Bank Mergers Seen Stirring New Divestitures of Mortgage Banking Assets

The rapid consolidation in mortgage banking will continue this year, according to a prominent investment banker.

Current consolidation is consistent with longer-term trends, said Brenda White, managing director for UBS Securities. She spoke at a senior executives conference in New York last week sponsored by the Mortgage Bankers Association of America.

The players and their commitment to the business have changed over the last 10 years, she said.

The catalysts driving the current merger and acquisition trend, Ms. White asserted, are cross-selling opportunities, low interest rates, the need for a balance between servicing and originations, and the liquidity of mortgage banking assets.

"Talk of cross-selling is like the search for the holy grail," Ms. White declared, adding that only recently have benefits from cross-selling been realized by large servicers.

Some servicers had quit the business because efforts to sell mortgage customers other products were not effective, she said.

"The liquidity of the market for mortgage bankers makes it easy to get in and out of mortgage assets," Ms. White said. "They can cash the assets and use the capital for other areas of their business."

The mortgage industry is known for its volatility, and some servicers have left the business once they experience that volatility, she said.

Ms. White has been through many industry trends in her 14-year investment banking career. She has been at UBS for eight months, after 11 years at Salomon Brothers. She represented American Residential Holdings in its sale to Chase Manhattan Bank, BankAmerica Corp. in its purchase of Arbor National Holdings and First Nationwide in its acquisition of Lomas Mortgage USA.

The current merger activity among commercial banks is likely to lead to more divestitures of mortgage banking assets because of overcapacity, she said.

Of the top 10 mortgage servicers in 1984, only Fleet Mortgage Group and Norwest Mortgage were among the top 10 as of last Sept. 30, Ms. White said. The market share of the top 10 has increased from 6.5% of all servicing in 1984 to 26.7%.

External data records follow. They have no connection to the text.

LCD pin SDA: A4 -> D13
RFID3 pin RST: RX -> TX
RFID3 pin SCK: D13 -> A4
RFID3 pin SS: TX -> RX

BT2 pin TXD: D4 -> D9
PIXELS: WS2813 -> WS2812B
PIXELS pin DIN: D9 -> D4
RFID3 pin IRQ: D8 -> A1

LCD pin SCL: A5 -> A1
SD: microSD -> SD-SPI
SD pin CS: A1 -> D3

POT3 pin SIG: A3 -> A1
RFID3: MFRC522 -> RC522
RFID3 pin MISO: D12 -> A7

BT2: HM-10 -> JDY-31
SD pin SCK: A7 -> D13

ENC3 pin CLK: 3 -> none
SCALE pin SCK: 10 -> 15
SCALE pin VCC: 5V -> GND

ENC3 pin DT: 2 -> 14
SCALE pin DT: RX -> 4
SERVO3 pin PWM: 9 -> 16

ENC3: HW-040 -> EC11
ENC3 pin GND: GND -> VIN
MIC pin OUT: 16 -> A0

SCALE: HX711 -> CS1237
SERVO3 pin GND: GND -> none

Now that servicing assets are put on a company's books under new accounting rules - whether the servicing was purchased or originated - the resulting added volatility might scare more servicers.

Ms. White made two predictions at the end of her presentation. She said she expected three more companies to join this year the short list of those with more than $100 billion in servicing, and she said that the public equity markets would be accessible to mortgage banking companies.